Two numbers are randomly chosen between \(0\) and \(c\). They are \(X = 3.6\) and \(y = 5.4\). Consider the following estimates of \(c\): \[\begin{align*}
U &= X + Y \\
V &= \max(X, Y) \\
\end{align*}\] Which estimate should we choose, and why?
Solution
Let \(X, Y \sim^\iid U(0, c)\). Then, to determine the mean, bias, variance and MSE as the following,
\[\begin{align*}
\E{U} & = \E{X + Y} = c \tag{U.mean} \label{eq:u-mean} \\
\bias{U} & = c - c = 0 \tag{U.bias} \label{eq:u-bias} \\
\Var{U} & = \Var{X + Y} = \Var{X} + \Var{Y} = \frac{c^2}{6} \tag{U.var} \label{eq:u-var} \\
\mse{U} & = \Var{U} + \left( \bias{U} \right)^2 = \frac{c^2}{6} \tag{U.mse} \label{eq:u-mse} \\
\end{align*}\]
To find out the measures for \(V\), we first need to determine the distribution of \(V\). Fortunately, we know that it is the order statistics. Recalling from previous chapter, we have discussed that the general formula for order statistic (\(n = 2\)) is, \[\begin{equation*}
f_V(v) = f_{U_2}(v) = \frac{2!}{(2 - 1)!(2-2)!} F(v)^{2 - 1} \left( 1 - F(v) \right)^{2-2} f(v) = 2F(v)f(v) = 2 \left( \frac{v}{c} \right) \frac{1}{c} = \frac{2v}{c^2} \; \text{(for $v \in [0, c]$)}
\end{equation*}\]
\[\begin{align*}
\E{V} & = \int_0^c \frac{2v^2}{c^2} \, dv = \frac{2}{c^2} \left[ \frac{v^3}{3} \right]_0^c = \frac{2c}{3} \tag{V.mean} \label{eq:v-mean} \\
\bias{V} & = \frac{2c}{3} - c = -\frac{c}{3} \tag{V.bias} \label{eq:v-bias} \\
\E{V^2} & = \int_0^c \frac{2v^3}{c^2} \, dv = \frac{2}{c^2} \left[ \frac{v^4}{4} \right]_0^c = \frac{c^2}{2} \\
\Var{V} & = \E{V^2} - \left( \E{V} \right)^2 = \frac{c^2}{2} - \left( \frac{2c}{3} \right)^2 = \frac{c^2}{18} \tag{V.var} \label{eq:v-var} \\
\mse{V} & = \Var{V} + \left( \bias{V} \right)^2 = \frac{c^2}{9} + \frac{c^2}{18} = \frac{c^2}{6} \tag{V.mse} \label{eq:v-mse} \\
\end{align*}\]
Therefore, we can clearly see that \(V\) is biased from \(\eqref{eq:v-bias}\). However, the MSE is actually the same as shown in \(\eqref{eq:u-mse}\) and \(\eqref{eq:v-mse}\). Therefore it is relatively hard to say which one is better. We see that \(U\) is:
- more accurate than \(V\) (non-bias vs bias)

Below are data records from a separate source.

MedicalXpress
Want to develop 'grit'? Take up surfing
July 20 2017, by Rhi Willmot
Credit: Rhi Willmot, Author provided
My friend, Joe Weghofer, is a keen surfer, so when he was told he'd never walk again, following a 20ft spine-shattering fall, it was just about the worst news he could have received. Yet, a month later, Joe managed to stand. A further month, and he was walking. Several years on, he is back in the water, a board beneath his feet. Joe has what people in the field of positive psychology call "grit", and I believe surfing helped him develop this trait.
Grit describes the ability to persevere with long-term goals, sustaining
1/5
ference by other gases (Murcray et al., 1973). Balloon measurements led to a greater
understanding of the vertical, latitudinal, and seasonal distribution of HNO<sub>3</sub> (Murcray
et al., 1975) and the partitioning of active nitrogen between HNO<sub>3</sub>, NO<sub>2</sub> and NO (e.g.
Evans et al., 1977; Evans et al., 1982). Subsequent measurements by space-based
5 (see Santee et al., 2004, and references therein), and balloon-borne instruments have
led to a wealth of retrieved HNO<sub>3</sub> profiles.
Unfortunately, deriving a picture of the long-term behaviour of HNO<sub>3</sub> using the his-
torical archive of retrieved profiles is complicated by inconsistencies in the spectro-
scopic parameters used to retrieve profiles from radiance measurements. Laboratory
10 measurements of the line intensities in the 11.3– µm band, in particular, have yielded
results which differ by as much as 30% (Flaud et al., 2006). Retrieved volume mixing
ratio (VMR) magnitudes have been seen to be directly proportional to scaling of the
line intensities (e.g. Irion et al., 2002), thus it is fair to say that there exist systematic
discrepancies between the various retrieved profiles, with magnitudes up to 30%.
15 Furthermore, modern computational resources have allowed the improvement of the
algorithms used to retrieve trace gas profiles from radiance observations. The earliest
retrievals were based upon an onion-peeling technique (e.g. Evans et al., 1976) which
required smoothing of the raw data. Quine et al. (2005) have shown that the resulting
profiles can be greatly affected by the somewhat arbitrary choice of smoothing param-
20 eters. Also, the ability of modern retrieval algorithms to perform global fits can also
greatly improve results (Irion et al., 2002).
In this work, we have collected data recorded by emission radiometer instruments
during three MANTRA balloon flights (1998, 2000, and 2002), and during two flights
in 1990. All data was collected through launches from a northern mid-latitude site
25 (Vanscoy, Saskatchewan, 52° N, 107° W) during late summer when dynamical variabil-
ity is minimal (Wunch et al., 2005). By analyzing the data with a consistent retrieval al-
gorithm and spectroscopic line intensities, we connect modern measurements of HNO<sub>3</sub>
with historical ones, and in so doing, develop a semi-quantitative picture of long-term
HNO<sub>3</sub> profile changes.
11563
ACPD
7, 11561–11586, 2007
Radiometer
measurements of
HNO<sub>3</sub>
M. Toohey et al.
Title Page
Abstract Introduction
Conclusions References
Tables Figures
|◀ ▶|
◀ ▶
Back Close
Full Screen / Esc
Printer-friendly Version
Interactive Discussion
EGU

- less precise than \(V\) (since \(c^2 / 6 > c^2 / 18\))
- overall about as good as \(V\) (since \(c^2 / 6 = c^2 / 6\))
Since \(U\) is unbiased and \(V\) is not, we choose \(U\) as the better of the two estimators. Does this mean that the estimate \(V\) is useless? No. We can make use of \(v\) as a starting point (or basis) for constructing an estimate that is better than \(U\). Observe that \(\E{V} = 2c/3\). This implies \(\E{3V/2} = c\). So we define \(W = 3V / 2.\) This is another estimator of \(c\) to be considered. Now, what is the variance of \(W\), \[\begin{equation*}
\Var{W} = \left( \frac{3}{2} \right)^2 \Var{V} = \frac{9}{4} \cdot \frac{c^2}{18} = \frac{c^2}{8}
\end{equation*}\] Therefore, we obtain the MSE as \[\begin{equation*}
\mse{W} = \Var{W} = c^2/8
\end{equation*}\]
Now, we see that \(W\) is:
- just as accurate as \(U\)
- more precise than \(U\)
- overall better than \(U\)
We conclude that \(W\) is best of the three estimators. So our best estimate of \(c\) is \(W = 1.5 \max(X,Y)\), our second best estimate is \(U = X + Y\), and our third choice would be \(V = \max(X, Y)\).